Let "W = \\{(x, y) \\in \\mathbb R^2\\ |\\ 2x + 3y = 0\\}". Let us show that "W" is a subspace of "\\mathbb R^2". Let "(x_1,y_1),(x_2,y_2)\\in W,\\ a,b\\in \\mathbb R." Then "2x_1+3y_1=0, \\ 2x_2+3y_2=0." Taking into account that "a(x_1,y_1)+b(x_2,y_2)=(ax_1+bx_2, ay_1+by_2)" and "2(ax_1+bx_2)+3(ay_1+by_2)=2ax_1+2bx_2+3ay_1+3by_2=a(2x_1+3y_1)+b(2x_2+3y_2)=a\\cdot 0+b\\cdot 0=0," we conclude that "a(x_1,y_1)+b(x_2,y_2)\\in W", and thus "W" is a subspace of "\\mathbb R^2."

For any "(x, y)\\in W," "x=-1.5y", and therefore, "(x,y)=(-1.5y,y)=y(-1.5,1)". It follows that the vector "(-1.5,1)" span "W", and consequently, the dimension of "W" is 1.
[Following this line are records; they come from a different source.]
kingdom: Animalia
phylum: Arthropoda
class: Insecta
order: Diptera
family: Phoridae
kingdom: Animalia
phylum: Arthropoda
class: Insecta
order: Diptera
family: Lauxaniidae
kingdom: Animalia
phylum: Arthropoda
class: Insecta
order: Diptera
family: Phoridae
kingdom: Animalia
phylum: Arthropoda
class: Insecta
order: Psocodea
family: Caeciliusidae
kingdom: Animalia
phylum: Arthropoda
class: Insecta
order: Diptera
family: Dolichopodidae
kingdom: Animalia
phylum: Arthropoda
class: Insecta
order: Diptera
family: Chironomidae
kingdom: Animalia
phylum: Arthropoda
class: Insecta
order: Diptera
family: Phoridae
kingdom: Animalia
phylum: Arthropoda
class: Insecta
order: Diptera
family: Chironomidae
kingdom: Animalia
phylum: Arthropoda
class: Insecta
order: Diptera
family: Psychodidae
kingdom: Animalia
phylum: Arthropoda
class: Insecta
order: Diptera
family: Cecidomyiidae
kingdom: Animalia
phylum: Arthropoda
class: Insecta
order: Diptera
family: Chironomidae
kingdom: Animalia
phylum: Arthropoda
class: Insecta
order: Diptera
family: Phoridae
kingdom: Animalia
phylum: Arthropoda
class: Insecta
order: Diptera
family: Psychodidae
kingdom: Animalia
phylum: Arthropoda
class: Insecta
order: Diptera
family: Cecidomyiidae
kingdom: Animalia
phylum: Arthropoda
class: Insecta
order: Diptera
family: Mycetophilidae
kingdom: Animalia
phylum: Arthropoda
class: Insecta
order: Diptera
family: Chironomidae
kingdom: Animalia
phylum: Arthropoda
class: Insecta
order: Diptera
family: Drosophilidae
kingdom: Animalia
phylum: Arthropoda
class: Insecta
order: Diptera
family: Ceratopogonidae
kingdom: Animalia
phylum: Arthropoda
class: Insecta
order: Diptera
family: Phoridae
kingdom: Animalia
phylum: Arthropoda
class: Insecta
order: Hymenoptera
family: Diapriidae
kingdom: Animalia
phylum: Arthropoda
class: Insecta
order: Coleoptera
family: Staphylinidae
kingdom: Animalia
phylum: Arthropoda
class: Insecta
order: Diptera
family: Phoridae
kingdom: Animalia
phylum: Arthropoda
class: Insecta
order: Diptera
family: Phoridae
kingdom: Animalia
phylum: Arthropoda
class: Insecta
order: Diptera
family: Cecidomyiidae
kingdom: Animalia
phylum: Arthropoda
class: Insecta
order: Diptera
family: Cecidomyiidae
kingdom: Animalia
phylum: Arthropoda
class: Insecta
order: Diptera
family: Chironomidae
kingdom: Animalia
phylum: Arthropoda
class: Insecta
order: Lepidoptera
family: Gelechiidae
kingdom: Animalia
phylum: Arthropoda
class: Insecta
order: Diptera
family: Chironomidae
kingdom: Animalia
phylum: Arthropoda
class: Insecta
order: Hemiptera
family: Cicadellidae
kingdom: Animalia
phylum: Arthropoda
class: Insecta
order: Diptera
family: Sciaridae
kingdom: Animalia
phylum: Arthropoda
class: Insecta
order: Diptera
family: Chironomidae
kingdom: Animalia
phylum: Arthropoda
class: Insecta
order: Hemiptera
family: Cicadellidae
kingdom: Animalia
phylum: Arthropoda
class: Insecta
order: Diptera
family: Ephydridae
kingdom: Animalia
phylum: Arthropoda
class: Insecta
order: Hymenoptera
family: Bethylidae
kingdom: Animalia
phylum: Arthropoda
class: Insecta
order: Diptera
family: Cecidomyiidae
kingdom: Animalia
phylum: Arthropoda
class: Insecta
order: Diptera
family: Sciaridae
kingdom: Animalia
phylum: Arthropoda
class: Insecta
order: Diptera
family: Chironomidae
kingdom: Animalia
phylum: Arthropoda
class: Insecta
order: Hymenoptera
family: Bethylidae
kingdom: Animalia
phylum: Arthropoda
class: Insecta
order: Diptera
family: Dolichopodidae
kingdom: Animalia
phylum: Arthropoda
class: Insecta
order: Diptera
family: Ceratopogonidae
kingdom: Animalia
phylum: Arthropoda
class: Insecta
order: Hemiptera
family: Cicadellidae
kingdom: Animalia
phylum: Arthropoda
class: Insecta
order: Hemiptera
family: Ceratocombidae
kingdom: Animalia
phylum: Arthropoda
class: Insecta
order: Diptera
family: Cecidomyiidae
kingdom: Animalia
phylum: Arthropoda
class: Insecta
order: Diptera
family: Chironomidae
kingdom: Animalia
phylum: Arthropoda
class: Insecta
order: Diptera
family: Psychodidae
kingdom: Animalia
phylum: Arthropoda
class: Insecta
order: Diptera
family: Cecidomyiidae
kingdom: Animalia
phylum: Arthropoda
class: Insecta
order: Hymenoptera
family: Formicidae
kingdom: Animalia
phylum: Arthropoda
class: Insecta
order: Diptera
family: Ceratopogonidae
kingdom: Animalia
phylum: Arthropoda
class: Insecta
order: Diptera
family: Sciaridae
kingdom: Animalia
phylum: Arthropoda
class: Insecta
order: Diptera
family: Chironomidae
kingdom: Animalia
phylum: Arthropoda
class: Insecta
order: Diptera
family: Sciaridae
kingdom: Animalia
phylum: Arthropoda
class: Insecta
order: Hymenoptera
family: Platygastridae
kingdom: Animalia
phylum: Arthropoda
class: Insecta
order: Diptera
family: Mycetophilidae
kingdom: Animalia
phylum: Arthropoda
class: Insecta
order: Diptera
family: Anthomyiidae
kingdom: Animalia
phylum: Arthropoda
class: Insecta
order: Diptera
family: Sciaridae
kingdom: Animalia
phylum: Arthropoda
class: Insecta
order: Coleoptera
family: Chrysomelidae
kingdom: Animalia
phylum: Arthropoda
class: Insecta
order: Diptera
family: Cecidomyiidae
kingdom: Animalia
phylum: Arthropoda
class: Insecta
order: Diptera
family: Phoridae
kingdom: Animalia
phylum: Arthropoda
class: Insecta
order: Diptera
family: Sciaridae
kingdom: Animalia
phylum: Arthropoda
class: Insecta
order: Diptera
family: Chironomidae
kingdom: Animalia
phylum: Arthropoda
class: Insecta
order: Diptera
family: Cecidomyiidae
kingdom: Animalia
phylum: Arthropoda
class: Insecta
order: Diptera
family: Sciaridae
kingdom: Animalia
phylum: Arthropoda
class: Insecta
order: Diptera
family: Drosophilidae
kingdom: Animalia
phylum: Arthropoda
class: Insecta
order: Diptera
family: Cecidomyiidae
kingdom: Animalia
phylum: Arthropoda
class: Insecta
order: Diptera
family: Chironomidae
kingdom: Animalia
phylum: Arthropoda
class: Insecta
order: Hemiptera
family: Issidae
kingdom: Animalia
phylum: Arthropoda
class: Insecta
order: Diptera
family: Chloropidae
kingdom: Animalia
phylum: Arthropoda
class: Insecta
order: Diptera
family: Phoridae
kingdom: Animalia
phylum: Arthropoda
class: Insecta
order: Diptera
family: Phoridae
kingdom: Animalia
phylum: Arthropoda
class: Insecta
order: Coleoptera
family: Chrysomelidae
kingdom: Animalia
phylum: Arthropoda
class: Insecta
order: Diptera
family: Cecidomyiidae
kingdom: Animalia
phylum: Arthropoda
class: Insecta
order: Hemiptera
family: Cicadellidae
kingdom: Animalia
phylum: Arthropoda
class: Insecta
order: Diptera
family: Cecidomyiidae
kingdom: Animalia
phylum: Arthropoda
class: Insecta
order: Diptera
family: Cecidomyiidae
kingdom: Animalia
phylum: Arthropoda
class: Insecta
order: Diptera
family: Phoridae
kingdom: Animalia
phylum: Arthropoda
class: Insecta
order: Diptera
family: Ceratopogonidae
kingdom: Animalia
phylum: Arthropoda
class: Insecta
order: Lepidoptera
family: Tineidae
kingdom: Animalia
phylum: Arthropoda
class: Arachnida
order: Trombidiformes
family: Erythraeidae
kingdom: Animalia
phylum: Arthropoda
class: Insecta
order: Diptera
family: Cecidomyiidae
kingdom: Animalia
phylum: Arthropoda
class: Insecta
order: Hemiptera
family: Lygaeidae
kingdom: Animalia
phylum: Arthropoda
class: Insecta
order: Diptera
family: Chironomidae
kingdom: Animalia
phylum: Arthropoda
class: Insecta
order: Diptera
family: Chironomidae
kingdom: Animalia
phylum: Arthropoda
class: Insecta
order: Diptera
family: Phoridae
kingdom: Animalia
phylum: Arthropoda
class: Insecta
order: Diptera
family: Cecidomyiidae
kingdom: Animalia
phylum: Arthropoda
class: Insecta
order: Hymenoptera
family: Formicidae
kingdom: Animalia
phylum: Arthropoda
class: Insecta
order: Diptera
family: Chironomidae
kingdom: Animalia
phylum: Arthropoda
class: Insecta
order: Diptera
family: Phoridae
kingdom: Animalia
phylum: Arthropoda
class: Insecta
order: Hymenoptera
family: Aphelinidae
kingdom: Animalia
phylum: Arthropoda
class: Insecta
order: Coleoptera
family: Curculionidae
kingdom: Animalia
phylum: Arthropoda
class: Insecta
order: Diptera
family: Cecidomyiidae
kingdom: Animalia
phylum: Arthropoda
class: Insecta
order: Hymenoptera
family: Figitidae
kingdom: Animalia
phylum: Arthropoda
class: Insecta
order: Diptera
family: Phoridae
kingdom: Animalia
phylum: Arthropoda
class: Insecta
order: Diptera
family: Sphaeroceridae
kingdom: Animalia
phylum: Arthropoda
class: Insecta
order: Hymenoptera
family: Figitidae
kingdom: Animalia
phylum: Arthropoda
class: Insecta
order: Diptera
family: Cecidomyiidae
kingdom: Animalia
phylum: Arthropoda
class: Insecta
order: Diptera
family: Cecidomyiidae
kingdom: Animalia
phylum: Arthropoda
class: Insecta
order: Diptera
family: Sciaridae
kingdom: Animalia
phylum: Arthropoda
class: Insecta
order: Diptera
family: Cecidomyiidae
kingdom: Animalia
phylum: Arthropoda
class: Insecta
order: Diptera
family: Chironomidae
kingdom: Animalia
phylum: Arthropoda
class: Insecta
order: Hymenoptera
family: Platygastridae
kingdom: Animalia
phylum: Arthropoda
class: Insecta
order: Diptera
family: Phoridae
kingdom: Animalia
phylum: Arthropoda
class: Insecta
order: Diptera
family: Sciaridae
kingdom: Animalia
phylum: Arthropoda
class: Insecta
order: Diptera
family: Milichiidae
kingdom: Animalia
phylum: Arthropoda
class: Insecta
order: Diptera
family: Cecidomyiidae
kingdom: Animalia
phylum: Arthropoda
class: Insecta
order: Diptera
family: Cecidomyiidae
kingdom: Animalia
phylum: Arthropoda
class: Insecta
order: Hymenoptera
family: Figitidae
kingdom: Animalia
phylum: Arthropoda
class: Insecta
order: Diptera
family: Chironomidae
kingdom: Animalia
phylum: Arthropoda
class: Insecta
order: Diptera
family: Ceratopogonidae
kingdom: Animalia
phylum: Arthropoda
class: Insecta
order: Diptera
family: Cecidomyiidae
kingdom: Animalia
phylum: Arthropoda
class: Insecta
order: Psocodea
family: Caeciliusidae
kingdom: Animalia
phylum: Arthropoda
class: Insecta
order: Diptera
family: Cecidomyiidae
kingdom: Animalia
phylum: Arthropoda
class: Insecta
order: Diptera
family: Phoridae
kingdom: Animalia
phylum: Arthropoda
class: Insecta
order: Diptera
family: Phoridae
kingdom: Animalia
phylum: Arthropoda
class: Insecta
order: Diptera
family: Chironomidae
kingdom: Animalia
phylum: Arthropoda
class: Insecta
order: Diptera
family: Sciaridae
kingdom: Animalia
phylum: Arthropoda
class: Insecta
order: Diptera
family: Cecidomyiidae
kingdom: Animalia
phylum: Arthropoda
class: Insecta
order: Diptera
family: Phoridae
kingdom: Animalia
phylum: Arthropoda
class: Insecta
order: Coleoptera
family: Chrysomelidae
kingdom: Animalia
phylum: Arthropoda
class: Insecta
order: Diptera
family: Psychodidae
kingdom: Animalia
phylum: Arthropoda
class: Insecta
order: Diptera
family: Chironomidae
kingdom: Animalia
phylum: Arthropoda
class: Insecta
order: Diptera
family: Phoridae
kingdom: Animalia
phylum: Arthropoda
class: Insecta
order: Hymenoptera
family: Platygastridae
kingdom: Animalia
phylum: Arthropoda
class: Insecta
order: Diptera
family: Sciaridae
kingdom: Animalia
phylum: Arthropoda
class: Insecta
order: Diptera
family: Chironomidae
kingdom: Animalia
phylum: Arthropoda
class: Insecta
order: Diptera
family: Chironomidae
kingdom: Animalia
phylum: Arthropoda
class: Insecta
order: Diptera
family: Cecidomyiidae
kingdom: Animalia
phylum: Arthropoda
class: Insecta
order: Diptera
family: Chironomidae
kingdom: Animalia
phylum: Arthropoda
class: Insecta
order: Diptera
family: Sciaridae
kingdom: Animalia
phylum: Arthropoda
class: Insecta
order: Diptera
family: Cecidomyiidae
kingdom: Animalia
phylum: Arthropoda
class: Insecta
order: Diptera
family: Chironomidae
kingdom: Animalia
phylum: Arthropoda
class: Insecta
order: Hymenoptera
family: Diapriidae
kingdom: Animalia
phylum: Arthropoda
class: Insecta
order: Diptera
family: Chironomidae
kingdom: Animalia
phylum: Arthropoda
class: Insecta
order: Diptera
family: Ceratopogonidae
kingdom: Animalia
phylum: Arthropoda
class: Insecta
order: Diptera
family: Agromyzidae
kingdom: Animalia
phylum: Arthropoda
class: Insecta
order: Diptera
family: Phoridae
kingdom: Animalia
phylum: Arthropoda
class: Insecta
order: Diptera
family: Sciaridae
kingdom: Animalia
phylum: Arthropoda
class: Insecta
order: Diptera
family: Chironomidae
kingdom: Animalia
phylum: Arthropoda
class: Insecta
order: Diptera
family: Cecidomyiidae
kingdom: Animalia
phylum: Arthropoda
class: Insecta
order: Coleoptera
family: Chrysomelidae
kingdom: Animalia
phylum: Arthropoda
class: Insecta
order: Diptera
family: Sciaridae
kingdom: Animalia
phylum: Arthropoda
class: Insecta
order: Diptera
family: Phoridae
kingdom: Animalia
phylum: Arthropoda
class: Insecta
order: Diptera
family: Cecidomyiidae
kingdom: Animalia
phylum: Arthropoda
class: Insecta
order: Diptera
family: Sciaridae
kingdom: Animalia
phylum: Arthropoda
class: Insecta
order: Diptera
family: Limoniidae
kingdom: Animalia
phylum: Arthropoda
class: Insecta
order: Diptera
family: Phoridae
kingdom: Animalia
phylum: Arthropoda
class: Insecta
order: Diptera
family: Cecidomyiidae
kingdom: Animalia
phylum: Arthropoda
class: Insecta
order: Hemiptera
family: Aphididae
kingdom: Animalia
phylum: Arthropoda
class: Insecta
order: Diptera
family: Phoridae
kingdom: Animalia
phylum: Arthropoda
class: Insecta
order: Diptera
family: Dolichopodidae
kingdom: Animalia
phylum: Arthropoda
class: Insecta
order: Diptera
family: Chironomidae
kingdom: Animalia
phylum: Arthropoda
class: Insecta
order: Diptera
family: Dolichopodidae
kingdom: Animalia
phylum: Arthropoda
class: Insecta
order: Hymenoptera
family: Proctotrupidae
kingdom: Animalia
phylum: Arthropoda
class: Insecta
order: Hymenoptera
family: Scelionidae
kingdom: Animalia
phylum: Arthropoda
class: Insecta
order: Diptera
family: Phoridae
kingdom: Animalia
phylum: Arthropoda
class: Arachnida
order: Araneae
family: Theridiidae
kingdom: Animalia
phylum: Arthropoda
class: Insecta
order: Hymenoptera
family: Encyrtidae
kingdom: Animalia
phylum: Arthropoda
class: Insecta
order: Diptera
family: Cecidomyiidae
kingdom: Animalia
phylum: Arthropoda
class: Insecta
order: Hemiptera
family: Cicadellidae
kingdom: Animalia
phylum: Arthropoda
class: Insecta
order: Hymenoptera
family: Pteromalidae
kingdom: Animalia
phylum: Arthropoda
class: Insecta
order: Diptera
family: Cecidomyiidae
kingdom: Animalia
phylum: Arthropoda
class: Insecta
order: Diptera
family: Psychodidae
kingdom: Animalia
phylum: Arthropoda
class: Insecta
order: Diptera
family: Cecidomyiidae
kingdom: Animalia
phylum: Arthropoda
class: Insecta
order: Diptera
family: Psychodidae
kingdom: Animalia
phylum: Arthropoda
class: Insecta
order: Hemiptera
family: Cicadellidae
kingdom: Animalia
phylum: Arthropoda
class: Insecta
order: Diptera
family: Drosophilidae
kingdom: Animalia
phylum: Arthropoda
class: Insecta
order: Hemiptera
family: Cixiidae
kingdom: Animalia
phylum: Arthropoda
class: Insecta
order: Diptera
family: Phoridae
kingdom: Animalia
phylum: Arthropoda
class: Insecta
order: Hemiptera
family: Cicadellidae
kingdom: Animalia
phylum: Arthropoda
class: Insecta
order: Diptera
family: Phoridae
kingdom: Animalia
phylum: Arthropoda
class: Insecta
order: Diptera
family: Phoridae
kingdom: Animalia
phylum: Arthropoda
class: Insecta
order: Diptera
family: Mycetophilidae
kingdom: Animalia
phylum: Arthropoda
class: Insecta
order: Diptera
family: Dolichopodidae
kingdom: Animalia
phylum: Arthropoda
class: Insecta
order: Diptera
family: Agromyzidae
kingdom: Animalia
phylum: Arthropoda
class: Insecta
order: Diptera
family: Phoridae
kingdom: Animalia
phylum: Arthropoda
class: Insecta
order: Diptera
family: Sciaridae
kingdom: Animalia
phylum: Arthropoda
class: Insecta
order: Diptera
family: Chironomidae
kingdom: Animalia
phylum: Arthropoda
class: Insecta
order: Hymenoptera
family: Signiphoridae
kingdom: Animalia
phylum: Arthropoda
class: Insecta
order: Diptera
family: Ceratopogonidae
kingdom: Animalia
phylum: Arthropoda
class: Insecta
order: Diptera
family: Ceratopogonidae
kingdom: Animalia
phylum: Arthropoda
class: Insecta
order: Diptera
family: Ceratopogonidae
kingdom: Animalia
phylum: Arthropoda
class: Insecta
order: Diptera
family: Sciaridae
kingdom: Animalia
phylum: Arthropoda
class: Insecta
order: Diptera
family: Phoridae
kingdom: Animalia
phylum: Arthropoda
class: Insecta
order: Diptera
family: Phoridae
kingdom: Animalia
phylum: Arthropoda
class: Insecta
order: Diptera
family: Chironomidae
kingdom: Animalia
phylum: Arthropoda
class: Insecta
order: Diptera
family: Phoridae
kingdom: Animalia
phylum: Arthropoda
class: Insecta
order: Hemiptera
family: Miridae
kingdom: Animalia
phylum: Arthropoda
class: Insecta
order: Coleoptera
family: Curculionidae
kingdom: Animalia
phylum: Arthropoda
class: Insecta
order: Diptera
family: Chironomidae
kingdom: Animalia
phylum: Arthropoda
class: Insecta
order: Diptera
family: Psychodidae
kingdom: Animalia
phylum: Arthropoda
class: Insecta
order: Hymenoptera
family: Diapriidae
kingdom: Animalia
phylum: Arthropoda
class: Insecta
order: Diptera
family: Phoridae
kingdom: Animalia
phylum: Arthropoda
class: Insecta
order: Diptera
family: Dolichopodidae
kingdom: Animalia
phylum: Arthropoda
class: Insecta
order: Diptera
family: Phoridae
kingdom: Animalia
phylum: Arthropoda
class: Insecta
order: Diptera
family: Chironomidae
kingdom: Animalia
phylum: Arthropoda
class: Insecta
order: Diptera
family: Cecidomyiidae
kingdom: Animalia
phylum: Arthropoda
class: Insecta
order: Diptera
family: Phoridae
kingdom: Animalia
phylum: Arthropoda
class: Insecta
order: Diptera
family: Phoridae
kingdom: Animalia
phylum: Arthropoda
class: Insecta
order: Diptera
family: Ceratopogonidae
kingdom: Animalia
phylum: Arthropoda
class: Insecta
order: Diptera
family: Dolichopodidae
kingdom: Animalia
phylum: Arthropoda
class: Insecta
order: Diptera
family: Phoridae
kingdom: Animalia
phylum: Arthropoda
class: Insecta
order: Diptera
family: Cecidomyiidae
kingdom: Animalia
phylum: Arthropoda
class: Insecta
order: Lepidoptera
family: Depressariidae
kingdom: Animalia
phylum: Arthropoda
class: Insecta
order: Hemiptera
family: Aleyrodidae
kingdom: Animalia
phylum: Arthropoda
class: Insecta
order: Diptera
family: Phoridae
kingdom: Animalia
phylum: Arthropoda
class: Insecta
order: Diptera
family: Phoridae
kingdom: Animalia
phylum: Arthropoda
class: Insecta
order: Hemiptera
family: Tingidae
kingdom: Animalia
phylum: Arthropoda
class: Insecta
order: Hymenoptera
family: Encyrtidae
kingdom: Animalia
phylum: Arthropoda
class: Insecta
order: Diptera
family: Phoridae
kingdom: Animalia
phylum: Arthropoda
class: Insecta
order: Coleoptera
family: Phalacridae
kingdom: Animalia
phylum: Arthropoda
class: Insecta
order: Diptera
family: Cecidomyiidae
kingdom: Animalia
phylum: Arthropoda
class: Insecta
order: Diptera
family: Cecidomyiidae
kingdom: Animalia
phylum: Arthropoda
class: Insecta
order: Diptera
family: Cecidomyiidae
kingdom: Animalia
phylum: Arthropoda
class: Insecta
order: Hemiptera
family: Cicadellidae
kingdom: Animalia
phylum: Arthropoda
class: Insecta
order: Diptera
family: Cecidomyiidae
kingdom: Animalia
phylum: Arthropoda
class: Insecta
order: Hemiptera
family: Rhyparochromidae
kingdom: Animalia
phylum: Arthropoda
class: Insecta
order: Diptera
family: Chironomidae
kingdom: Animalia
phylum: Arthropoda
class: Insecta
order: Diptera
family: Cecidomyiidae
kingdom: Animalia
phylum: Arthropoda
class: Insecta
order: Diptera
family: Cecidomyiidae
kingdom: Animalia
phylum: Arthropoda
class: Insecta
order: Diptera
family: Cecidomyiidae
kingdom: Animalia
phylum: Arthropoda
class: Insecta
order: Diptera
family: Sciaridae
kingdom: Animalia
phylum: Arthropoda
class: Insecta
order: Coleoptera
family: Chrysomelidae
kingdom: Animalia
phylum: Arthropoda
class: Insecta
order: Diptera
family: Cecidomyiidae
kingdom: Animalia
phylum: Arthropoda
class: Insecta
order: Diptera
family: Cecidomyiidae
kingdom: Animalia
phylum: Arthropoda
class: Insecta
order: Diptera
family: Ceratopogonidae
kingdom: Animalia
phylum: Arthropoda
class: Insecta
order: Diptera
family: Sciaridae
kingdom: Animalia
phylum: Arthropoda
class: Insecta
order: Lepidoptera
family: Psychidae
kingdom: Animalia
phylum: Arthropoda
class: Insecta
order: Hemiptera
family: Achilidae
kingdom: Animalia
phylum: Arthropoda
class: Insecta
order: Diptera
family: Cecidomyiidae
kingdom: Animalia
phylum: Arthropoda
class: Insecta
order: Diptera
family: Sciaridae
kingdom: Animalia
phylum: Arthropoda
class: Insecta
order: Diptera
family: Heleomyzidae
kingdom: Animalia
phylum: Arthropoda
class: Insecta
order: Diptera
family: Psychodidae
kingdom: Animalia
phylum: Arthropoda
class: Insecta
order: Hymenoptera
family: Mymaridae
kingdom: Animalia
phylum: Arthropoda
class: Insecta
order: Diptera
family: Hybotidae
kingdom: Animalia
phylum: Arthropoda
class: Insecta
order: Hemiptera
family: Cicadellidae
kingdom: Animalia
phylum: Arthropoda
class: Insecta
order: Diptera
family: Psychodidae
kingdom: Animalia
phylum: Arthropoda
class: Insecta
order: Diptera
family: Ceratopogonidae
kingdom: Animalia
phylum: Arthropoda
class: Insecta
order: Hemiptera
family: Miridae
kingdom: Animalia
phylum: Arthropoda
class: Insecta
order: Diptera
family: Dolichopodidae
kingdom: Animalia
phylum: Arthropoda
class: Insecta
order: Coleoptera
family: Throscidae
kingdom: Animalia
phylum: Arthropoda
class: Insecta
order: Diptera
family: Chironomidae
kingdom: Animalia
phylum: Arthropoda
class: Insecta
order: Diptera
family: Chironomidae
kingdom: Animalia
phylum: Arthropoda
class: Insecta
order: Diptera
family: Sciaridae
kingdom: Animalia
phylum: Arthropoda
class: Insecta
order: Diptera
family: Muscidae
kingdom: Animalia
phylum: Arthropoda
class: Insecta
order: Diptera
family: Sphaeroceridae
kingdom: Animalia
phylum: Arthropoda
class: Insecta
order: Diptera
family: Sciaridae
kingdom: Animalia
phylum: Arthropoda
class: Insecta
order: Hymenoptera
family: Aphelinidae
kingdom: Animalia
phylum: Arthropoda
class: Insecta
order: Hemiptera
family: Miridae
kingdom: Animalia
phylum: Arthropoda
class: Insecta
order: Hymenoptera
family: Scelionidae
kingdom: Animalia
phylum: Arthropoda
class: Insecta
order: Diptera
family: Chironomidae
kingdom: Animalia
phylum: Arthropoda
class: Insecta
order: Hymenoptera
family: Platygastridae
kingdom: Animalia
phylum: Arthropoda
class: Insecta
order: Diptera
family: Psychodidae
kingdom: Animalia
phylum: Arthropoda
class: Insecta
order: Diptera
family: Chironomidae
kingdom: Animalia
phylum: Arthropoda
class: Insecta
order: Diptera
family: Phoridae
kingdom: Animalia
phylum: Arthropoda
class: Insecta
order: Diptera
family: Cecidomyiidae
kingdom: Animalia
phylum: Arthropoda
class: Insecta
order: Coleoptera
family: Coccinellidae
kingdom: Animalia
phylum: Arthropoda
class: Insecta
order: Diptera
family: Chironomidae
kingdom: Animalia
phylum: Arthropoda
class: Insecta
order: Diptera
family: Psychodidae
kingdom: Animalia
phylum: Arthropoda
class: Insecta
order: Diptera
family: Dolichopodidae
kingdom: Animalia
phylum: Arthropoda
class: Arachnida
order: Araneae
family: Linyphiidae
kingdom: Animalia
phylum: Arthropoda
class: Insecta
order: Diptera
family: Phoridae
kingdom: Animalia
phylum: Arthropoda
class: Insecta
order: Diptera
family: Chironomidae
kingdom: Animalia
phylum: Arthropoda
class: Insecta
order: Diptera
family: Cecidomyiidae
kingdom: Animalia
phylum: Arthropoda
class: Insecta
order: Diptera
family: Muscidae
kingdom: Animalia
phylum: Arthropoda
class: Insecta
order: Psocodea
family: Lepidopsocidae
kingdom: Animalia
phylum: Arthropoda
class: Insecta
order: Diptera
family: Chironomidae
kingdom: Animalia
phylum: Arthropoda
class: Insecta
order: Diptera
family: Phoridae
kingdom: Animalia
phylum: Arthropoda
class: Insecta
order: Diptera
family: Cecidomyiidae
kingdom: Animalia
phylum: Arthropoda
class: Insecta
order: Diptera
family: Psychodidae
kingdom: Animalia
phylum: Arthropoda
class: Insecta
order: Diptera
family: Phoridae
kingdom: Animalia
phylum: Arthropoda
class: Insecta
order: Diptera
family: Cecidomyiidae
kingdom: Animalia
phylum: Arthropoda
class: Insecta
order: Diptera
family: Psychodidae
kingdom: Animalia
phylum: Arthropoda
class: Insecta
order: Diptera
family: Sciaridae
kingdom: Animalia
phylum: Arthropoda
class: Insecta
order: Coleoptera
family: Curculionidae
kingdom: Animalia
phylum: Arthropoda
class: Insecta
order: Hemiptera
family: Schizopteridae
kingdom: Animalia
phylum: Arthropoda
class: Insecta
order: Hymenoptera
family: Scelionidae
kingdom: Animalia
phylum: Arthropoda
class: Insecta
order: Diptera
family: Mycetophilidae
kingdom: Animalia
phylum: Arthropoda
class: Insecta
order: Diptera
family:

The set "v+W=\\{v+w\\ : w\\in W\\}" is called a coset of "W". Let "v=(a,b)" be arbitrary element of "\\mathbb R^2". Denote by "c=-2a-3b".Then "v+W=\\{(a,b)+(x,y)\\ | (x,y)\\in W\\}= \\{(a+x,b+y)\\ | 2x+3y=0\\}=\\{(x',y')\\ | 2(x'-a)+3(y'-b)=0\\}=\\{(x',y')\\ | 2x'+3y'-2a-3b=0\\}=\\{(x',y')\\ | 2x'+3y'+c=0\\}"

Therefore, the cosets of "W" are lines "2x + 3y + c = 0" , where "c\\in\\mathbb R."